(MATERIAL PROVIDED begins)

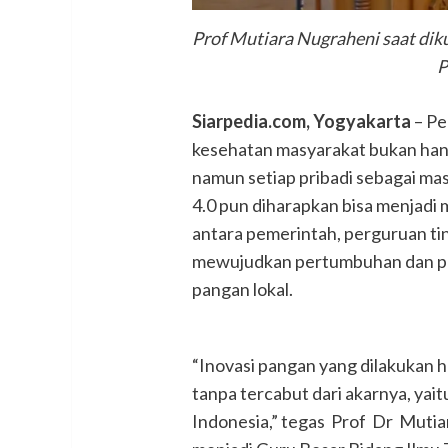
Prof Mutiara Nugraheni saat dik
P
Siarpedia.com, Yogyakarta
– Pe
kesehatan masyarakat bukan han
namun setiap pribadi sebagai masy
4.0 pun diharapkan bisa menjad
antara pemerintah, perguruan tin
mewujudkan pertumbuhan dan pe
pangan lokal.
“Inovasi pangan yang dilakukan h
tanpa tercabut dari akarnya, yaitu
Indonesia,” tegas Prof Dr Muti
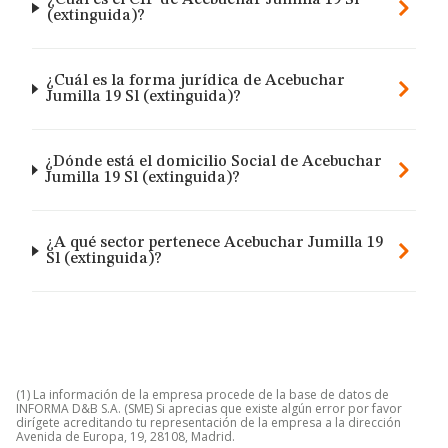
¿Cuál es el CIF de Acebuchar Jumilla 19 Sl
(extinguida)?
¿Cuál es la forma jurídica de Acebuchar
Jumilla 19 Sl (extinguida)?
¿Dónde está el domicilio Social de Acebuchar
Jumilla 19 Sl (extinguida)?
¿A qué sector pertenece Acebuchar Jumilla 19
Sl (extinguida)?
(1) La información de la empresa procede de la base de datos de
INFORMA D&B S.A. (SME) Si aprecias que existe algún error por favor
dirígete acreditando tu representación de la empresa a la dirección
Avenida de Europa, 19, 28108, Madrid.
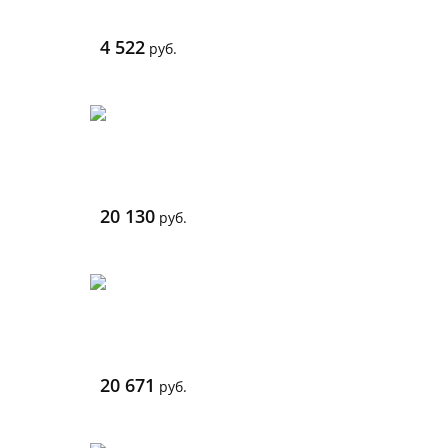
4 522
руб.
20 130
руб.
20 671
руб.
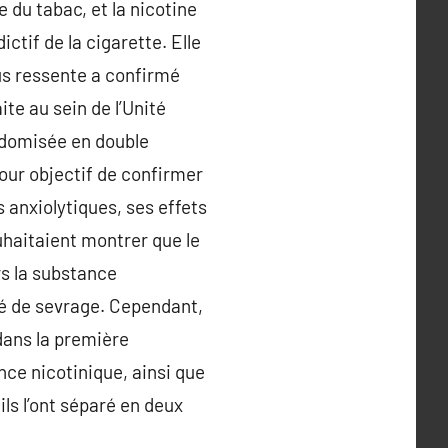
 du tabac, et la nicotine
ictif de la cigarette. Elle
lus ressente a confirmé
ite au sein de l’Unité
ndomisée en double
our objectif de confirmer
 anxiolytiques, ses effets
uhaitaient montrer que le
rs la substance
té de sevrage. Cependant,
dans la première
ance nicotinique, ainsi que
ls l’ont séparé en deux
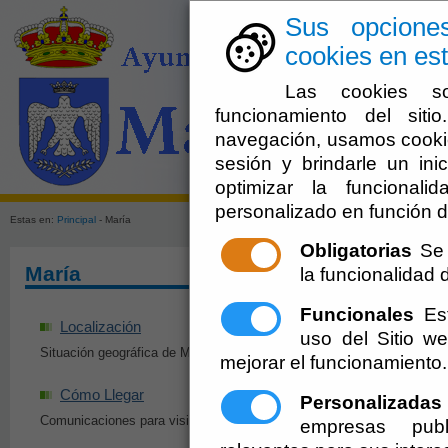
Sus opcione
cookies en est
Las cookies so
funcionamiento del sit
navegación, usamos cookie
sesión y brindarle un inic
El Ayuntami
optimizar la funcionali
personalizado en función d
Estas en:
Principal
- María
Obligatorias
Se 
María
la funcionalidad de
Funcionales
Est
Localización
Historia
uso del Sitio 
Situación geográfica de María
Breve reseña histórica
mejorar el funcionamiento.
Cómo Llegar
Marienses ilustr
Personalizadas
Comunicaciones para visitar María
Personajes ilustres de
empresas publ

(MATERIAL PROVIDED ends)

WHAT THIS TASK INVOLVES:
Could you give the lines of the rows, from the very start through the line containing "Prof Dr Muti" (that line included), as a JSON list of strings with one string per line? Leave out the pictures and any blank lines.

WORKED SOLUTION:
[
  "Prof Mutiara Nugraheni saat dik",
  "P",
  "Siarpedia.com, Yogyakarta",
  "– Pe",
  "kesehatan masyarakat bukan han",
  "namun setiap pribadi sebagai masy",
  "4.0 pun diharapkan bisa menjad",
  "antara pemerintah, perguruan tin",
  "mewujudkan pertumbuhan dan pe",
  "pangan lokal.",
  "“Inovasi pangan yang dilakukan h",
  "tanpa tercabut dari akarnya, yaitu",
  "Indonesia,” tegas Prof Dr Muti"
]